→ **Exercise input**:
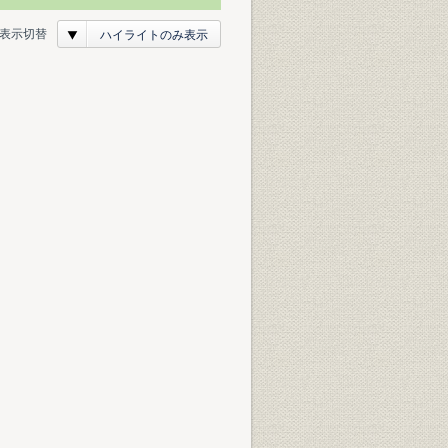
表示切替
ハイライトのみ表示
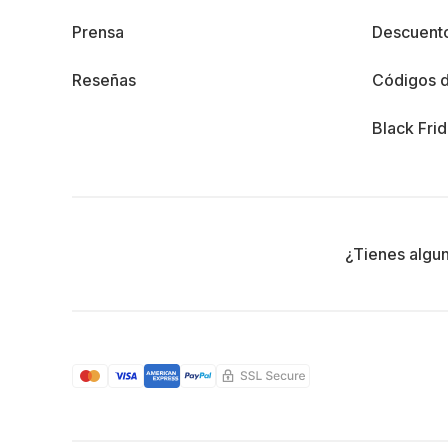
Prensa
Descuento
Reseñas
Códigos 
Black Fri
¿Tienes algu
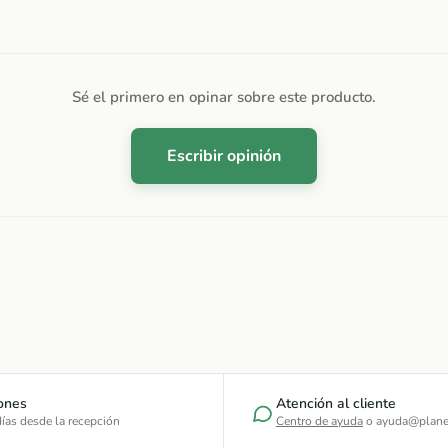
Sé el primero en opinar sobre este producto.
Escribir opinión
ones
Atención al cliente
ías desde la recepción
Centro de ayuda
o ayuda@plane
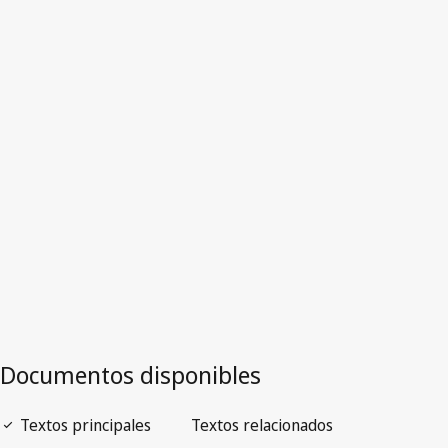
Versión más reciente en WIPO Lex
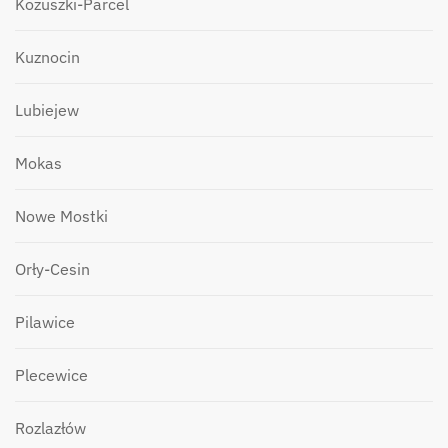
Kożuszki-Parcel
Kuznocin
Lubiejew
Mokas
Nowe Mostki
Orły-Cesin
Pilawice
Plecewice
Rozlazłów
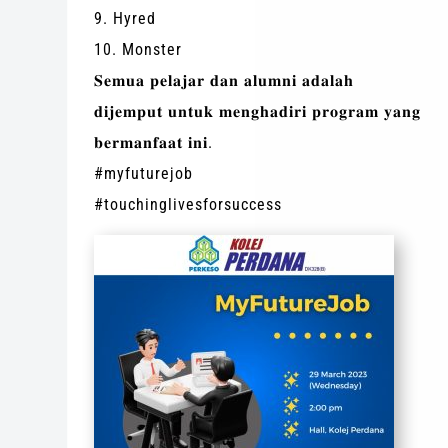
9. Hyred
10. Monster
𝐒𝐞𝐦𝐮𝐚 𝐩𝐞𝐥𝐚𝐣𝐚𝐫 𝐝𝐚𝐧 𝐚𝐥𝐮𝐦𝐧𝐢 𝐚𝐝𝐚𝐥𝐚𝐡
𝐝𝐢𝐣𝐞𝐦𝐩𝐮𝐭 𝐮𝐧𝐭𝐮𝐤 𝐦𝐞𝐧𝐠𝐡𝐚𝐝𝐢𝐫𝐢 𝐩𝐫𝐨𝐠𝐫𝐚𝐦 𝐲𝐚𝐧𝐠
𝐛𝐞𝐫𝐦𝐚𝐧𝐟𝐚𝐚𝐭 𝐢𝐧𝐢.
#myfuturejob
#touchinglivesforsuccess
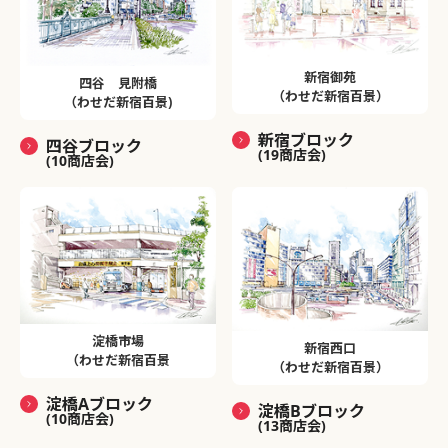
新宿御苑
四谷 見附橋
（わせだ新宿百景）
（わせだ新宿百景)
新宿ブロック
四谷ブロック
(19商店会)
(10商店会)
淀橋市場
新宿西口
（わせだ新宿百景
（わせだ新宿百景）
淀橋Aブロック
淀橋Bブロック
(10商店会)
(13商店会)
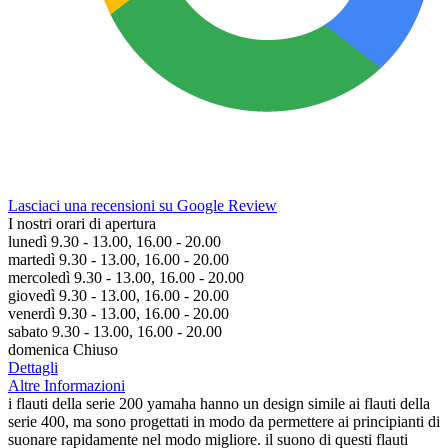
Lasciaci una recensioni su Google Review
I nostri orari di apertura
lunedì 9.30 - 13.00, 16.00 - 20.00
martedì 9.30 - 13.00, 16.00 - 20.00
mercoledì 9.30 - 13.00, 16.00 - 20.00
giovedì 9.30 - 13.00, 16.00 - 20.00
venerdì 9.30 - 13.00, 16.00 - 20.00
sabato 9.30 - 13.00, 16.00 - 20.00
domenica Chiuso
Dettagli
Altre Informazioni
i flauti della serie 200 yamaha hanno un design simile ai flauti della
serie 400, ma sono progettati in modo da permettere ai principianti di
suonare rapidamente nel modo migliore. il suono di questi flauti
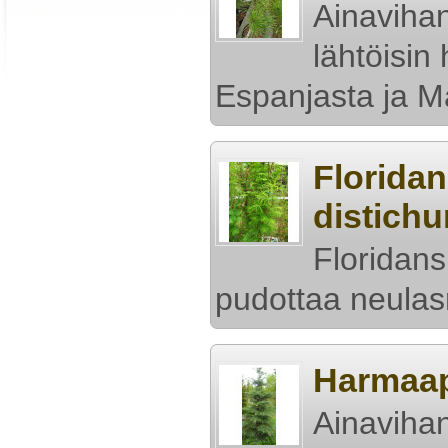
Ainaviha
lähtöisin 
Espanjasta ja M
Florida
distich
Floridan
pudottaa neulas
Harmaap
Ainavihan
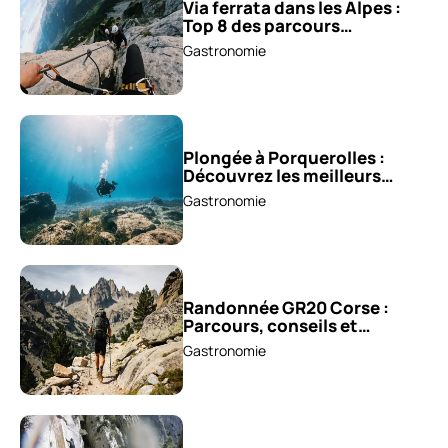
Via ferrata dans les Alpes :
Top 8 des parcours
sensationnels !
Gastronomie
Plongée à Porquerolles :
Découvrez les meilleurs
spots !
Gastronomie
Randonnée GR20 Corse :
Parcours, conseils et
astuces !
Gastronomie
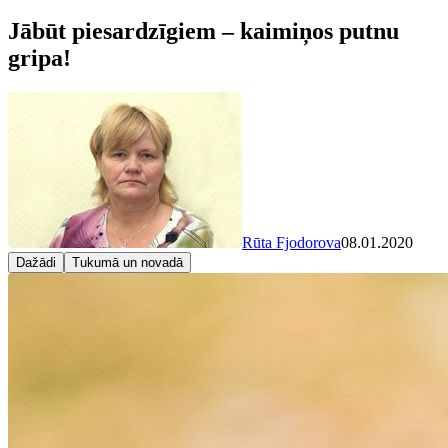
Jābūt piesardzīgiem – kaimiņos putnu
gripa!
Rūta Fjodorova
08.01.2020
Dažādi
Tukumā un novadā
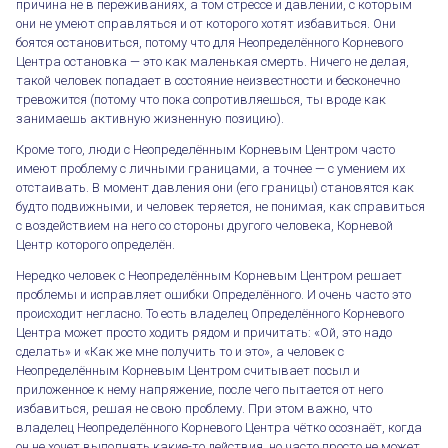
причина не в переживаниях, а том стрессе и давлении, с которым
они не умеют справляться и от которого хотят избавиться. Они
боятся остановиться, потому что для Неопределённого Корневого
Центра остановка — это как маленькая смерть. Ничего не делая,
такой человек попадает в состояние неизвестности и бесконечно
тревожится (потому что пока сопротивляешься, ты вроде как
занимаешь активную жизненную позицию).
Кроме того, люди с Неопределённым Корневым Центром часто
имеют проблему с личными границами, а точнее — с умением их
отстаивать. В момент давления они (его границы) становятся как
будто подвижными, и человек теряется, не понимая, как справиться
с воздействием на него со стороны другого человека, Корневой
Центр которого определён.
Нередко человек с Неопределённым Корневым Центром решает
проблемы и исправляет ошибки Определённого. И очень часто это
происходит негласно. То есть владелец Определённого Корневого
Центра может просто ходить рядом и причитать: «Ой, это надо
сделать» и «Как же мне получить то и это», а человек с
Неопределённым Корневым Центром считывает посыл и
приложенное к нему напряжение, после чего пытается от него
избавиться, решая не свою проблему. При этом важно, что
владелец Неопределённого Корневого Центра чётко осознаёт, когда
он не хочет выполнять какие-то действия, но часто просто не может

→ **Instructions for the task**: Set down the entries shown above once more, exactly as they read, but without pictures.

→ **Response to the exercise**:
表示切替
ハイライトのみ表示
Prensa
Descuento
Reseñas
Códigos 
Black Fri
¿Tienes algu
Sé el primero en opinar sobre este producto.
Escribir opinión
ones
Atención al cliente
ías desde la recepción
Centro de ayuda
o ayuda@plane
Versión más reciente en WIPO Lex
Kożuszki-Parcel
Kuznocin
Lubiejew
Mokas
Nowe Mostki
Orły-Cesin
Pilawice
Plecewice
Rozlazłów
9. Hyred
10. Monster
𝐒𝐞𝐦𝐮𝐚 𝐩𝐞𝐥𝐚𝐣𝐚𝐫 𝐝𝐚𝐧 𝐚𝐥𝐮𝐦𝐧𝐢 𝐚𝐝𝐚𝐥𝐚𝐡
𝐝𝐢𝐣𝐞𝐦𝐩𝐮𝐭 𝐮𝐧𝐭𝐮𝐤 𝐦𝐞𝐧𝐠𝐡𝐚𝐝𝐢𝐫𝐢 𝐩𝐫𝐨𝐠𝐫𝐚𝐦 𝐲𝐚𝐧𝐠
𝐛𝐞𝐫𝐦𝐚𝐧𝐟𝐚𝐚𝐭 𝐢𝐧𝐢.
#myfuturejob
#touchinglivesforsuccess
新宿御苑
四谷 見附橋
（わせだ新宿百景）
（わせだ新宿百景)
新宿ブロック
四谷ブロック
(19商店会)
(10商店会)
淀橋市場
新宿西口
（わせだ新宿百景
（わせだ新宿百景）
淀橋Aブロック
淀橋Bブロック
(10商店会)
(13商店会)
Lasciaci una recensioni su Google Review
I nostri orari di apertura
lunedì 9.30 - 13.00, 16.00 - 20.00
martedì 9.30 - 13.00, 16.00 - 20.00
mercoledì 9.30 - 13.00, 16.00 - 20.00
giovedì 9.30 - 13.00, 16.00 - 20.00
venerdì 9.30 - 13.00, 16.00 - 20.00
sabato 9.30 - 13.00, 16.00 - 20.00
domenica Chiuso
Dettagli
Altre Informazioni
i flauti della serie 200 yamaha hanno un design simile ai flauti della
serie 400, ma sono progettati in modo da permettere ai principianti di
suonare rapidamente nel modo migliore. il suono di questi flauti
Ainaviha
lähtöisin 
Espanjasta ja M
Florida
distich
Floridan
pudottaa neulas
Harmaap
Ainavihan
Via ferrata dans les Alpes :
Top 8 des parcours
sensationnels !
Gastronomie
Plongée à Porquerolles :
Découvrez les meilleurs
spots !
Gastronomie
Randonnée GR20 Corse :
Parcours, conseils et
astuces !
Gastronomie
Jābūt piesardzīgiem – kaimiņos putnu
gripa!
Rūta Fjodorova
08.01.2020
Dažādi
Tukumā un novadā
причина не в переживаниях, а том стрессе и давлении, с которым
они не умеют справляться и от которого хотят избавиться. Они
боятся остановиться, потому что для Неопределённого Корневого
Центра остановка — это как маленькая смерть. Ничего не делая,
такой человек попадает в состояние неизвестности и бесконечно
тревожится (потому что пока сопротивляешься, ты вроде как
занимаешь активную жизненную позицию).
Кроме того, люди с Неопределённым Корневым Центром часто
имеют проблему с личными границами, а точнее — с умением их
отстаивать. В момент давления они (его границы) становятся как
будто подвижными, и человек теряется, не понимая, как справиться
с воздействием на него со стороны другого человека, Корневой
Центр которого определён.
Нередко человек с Неопределённым Корневым Центром решает
проблемы и исправляет ошибки Определённого. И очень часто это
происходит негласно. То есть владелец Определённого Корневого
Центра может просто ходить рядом и причитать: «Ой, это надо
сделать» и «Как же мне получить то и это», а человек с
Неопределённым Корневым Центром считывает посыл и
приложенное к нему напряжение, после чего пытается от него
избавиться, решая не свою проблему. При этом важно, что
владелец Неопределённого Корневого Центра чётко осознаёт, когда
он не хочет выполнять какие-то действия, но часто просто не может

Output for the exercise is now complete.